Last year I also considered the severe efficacy question important for arguing against boosters. i.e., you couldn’t argue that severe efficacy was holding out ok and that repeat injections were therefore futile if you didn’t acknowledge severe efficacy to begin with. However, at this point, round 3 and 4 boosters are a lost cause, and the people still going back for more are also a lost cause.
To recycle my citation from pt. 2, the trial has now been partially substantiated by a few real-world studies, though all of these have their own potential biases including healthy user bias:
Evans, A. et al. “Real-world effectiveness of molnupiravir, nirmatrelvir-ritonavir, and sotrovimab on preventing hospital admission among higher-risk patients with COVID-19 in Wales: a retrospective cohort study.” medrxiv.org
-Note apparent healthy user bias in all treatments and in Covid-vaccination status.
Dryden-Peterson, S. et al. “Nirmatrelvir Plus Ritonavir for Early COVID-19 in a Large U.S. Health System.” Annals of Internal Medicine.
-Note <20 week since last dose group will have artifacts of changing age groups since two waves were observed, and the “second booster” was authorized in the first wave.
A third study has now made a big splash on this topic; however, this one is less impressive due to the “control” group including so many same-day hospitalizations (which Dryden-Peterson took care to exclude).

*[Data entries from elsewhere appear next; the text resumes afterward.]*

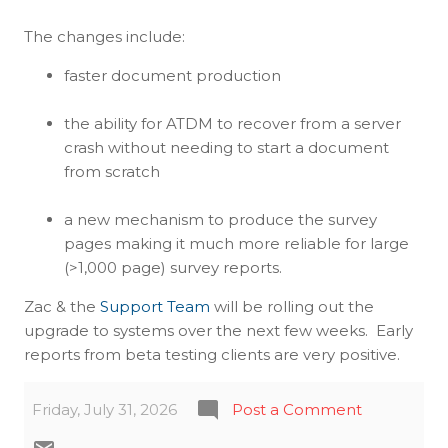
The changes include:
faster document production
the ability for ATDM to recover from a server
crash without needing to start a document
from scratch
a new mechanism to produce the survey
pages making it much more reliable for large
(>1,000 page) survey reports.
Zac & the
Support Team
will be rolling out the
upgrade to systems over the next few weeks. Early
reports from beta testing clients are very positive.
Friday, July 31, 2026
Post a Comment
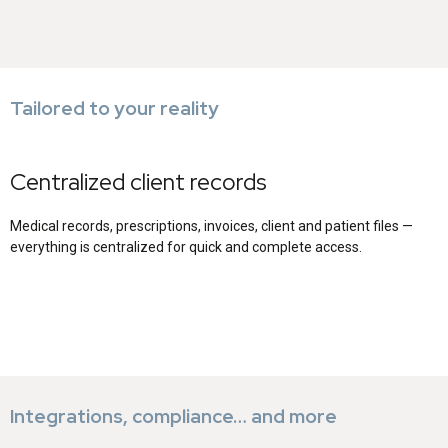
Tailored to your reality
Centralized client records
Medical records, prescriptions, invoices, client and patient files —
everything is centralized for quick and complete access.
Integrations, compliance… and more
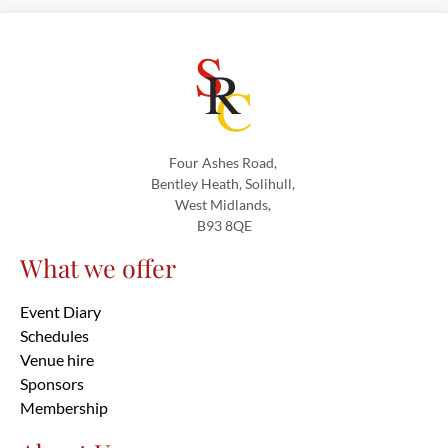
Four Ashes Road,
Bentley Heath, Solihull,
West Midlands,
B93 8QE
What we offer
Event Diary
Schedules
Venue hire
Sponsors
Membership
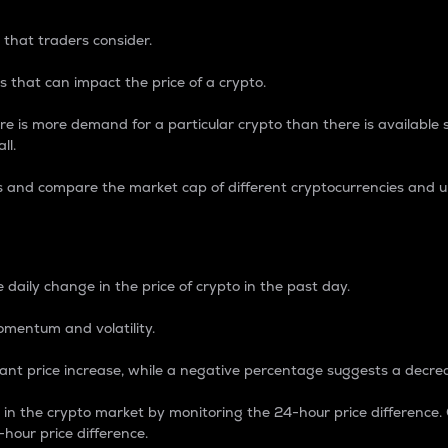
 that traders consider.
 that can impact the price of a crypto.
re is more demand for a particular crypto than there is available su
ll.
s and compare the market cap of different cryptocurrencies and 
nce Percentage
 daily change in the price of crypto in the past day.
omentum and volatility.
icant price increase, while a negative percentage suggests a decre
on in the crypto market by monitoring the 24-hour price difference
-hour price difference.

You've been putting out a lot of thought-provoking posts that have strayed from the consensus on both sides which is always needed.
I think the biggest issue is that new information tends to override older information, and instead it's the weighing of each evidence that's important.
The biggest problem with the vaccines weren't efficacies but uncertainties in adverse reactions which became more apparent after more time. It was only later that we gained more evidence of the vaccines not being sterile even though that probably should have been the assumption from the start.
The same goes for PAXLOVID. We didn't have to argue that PAXLOVID didn't work. Instead, the argument was that there was a message other treatments did not work, and therefore you can only rely on PAXLOVID and Molnupiravir for at-home treatment. In this case it was the inability for doctors to prescribe things that was the issue.
Then take that into monoclonal antibodies which everyone assumed was the best thing that should have been used widely, then a little study comes showing very low dosage of monoclonals may induce ADE in very specific cell lines (inherently a very limited study) and all of a sudden people are suggesting that monoclonals were always evil.
I think a lot of this may be more reflective that many people are being exposed to information but aren't quite parsing or reconciling with it constructive manner. Just throw information at some people and it can become the new narrative.
I appreciate that you're being scientific about this Brian. I agree that the shots seem to have kept some people from infection, severe covid and death. With you I didn't want to try the gene therapy, betting instead on my immune system with some therapeutics. Ok so maybe Paxlovid saved some people from a bad case of covid. Again, let those who want it try it. But I wasn't going to.
What's unethical was the stampede to mandate the gene therapy and now to push it at pregnant women, infants, everyone. But hysterics and unbased claims from the anti-vax camp don't help.